Проснувшись утром и не обнаружив её в постели, я первым делом подумал, что она встала раньше меня и пошла в магазин. Лишь к вечеру я заметил, что она оставила мне голосовое сообщение посреди ночи.
Сообщение было коротким, меньше десяти секунд. Но теперь я думаю, что самые ужасные события в жизни происходят именно за эти десять секунд. Наверное, и самые хорошие тоже. Десяти секунд хватает на многое.
Мне потребовалось меньше десяти секунд, чтобы влюбиться, когда я впервые увидел Симону. Она сидела одна в углу кофейни, где я работал, и читала — представьте только. Чёрные, сияющие волосы, мягкие черты лица, круглые очки.

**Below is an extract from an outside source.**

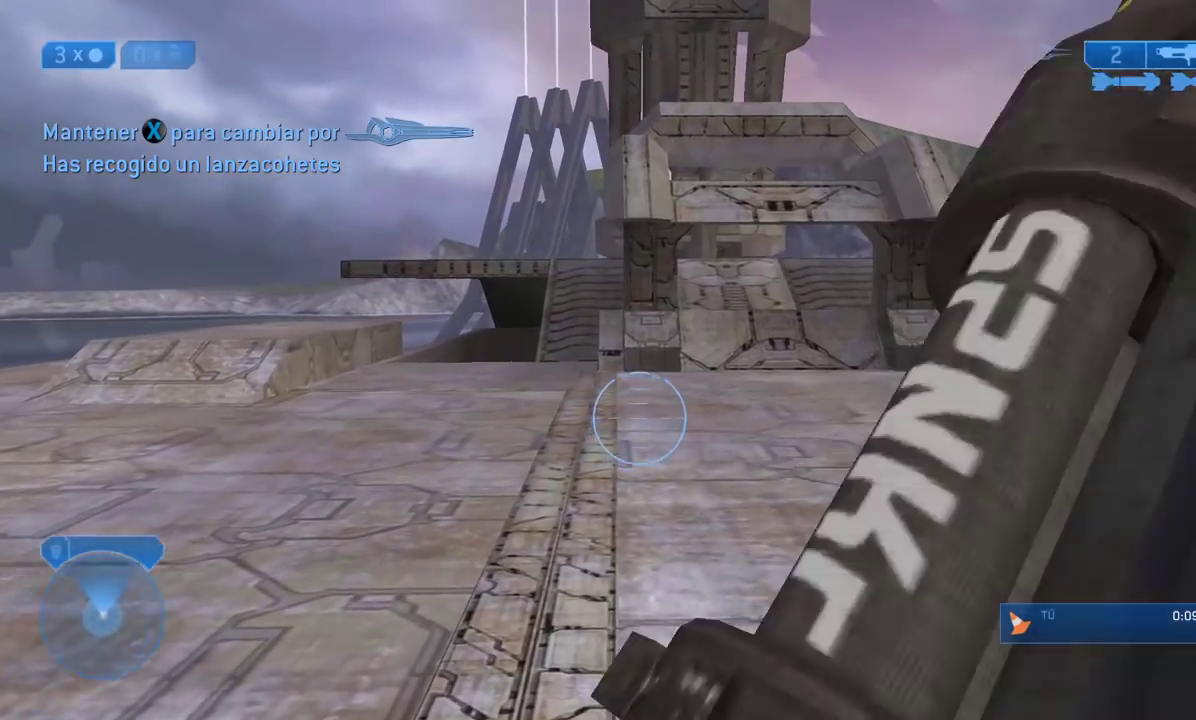
{"dt_ms": 500, "buttons": [], "left_stick": "up", "right_stick": "center"}
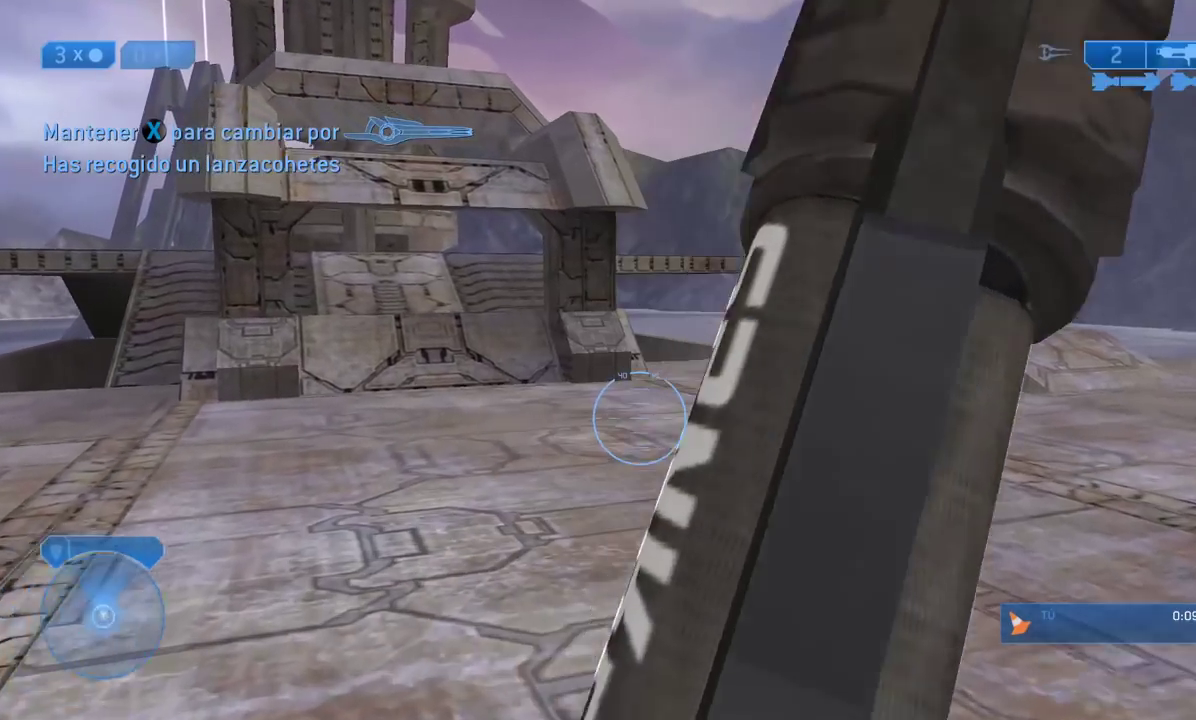
{"dt_ms": 500, "buttons": [], "left_stick": "up", "right_stick": "center"}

Как у любого нормального парня-студента, у меня была привычка бросать взгляд на симпатичных девушек, заходивших в кофе-шоп. Обычно на этом всё и заканчивалось: быстрый взгляд — и обратно к работе. Я и не думал, что однажды опущусь до флирта с клиенткой, но впервые за три года я подошёл к этой девушке и представился.
Мы моментально нашли общий язык. Болтали о книгах, о нашей ненависти к занудным старикам (мы оба работали с клиентами), выяснили, что учимся в одном университете, оба на факультете английской литературы и даже ходим к одним и тем же преподавателям.
Спустя несколько месяцев она призналась, что решила «как минимум пойти со мной на свидание» в тот момент, когда я сказал, каким везением считаю занятия у доктора Ридж.
Доктор Ридж, пожалуй, была самым высмеиваемым преподавателем за всю историю образования. На первом занятии каждого курса она показывала короткую презентацию о своих семнадцати кроликах с именами вроде Данте, Ворон и Беовульф. Ничего стыдного... пока не узнаёшь, что у каждого кролика была страница в Facebook, где они общались друг с другом. Одни «были женаты» и делились проблемами в отношениях, другие «болели» и выкладывали стихи о своих мучениях.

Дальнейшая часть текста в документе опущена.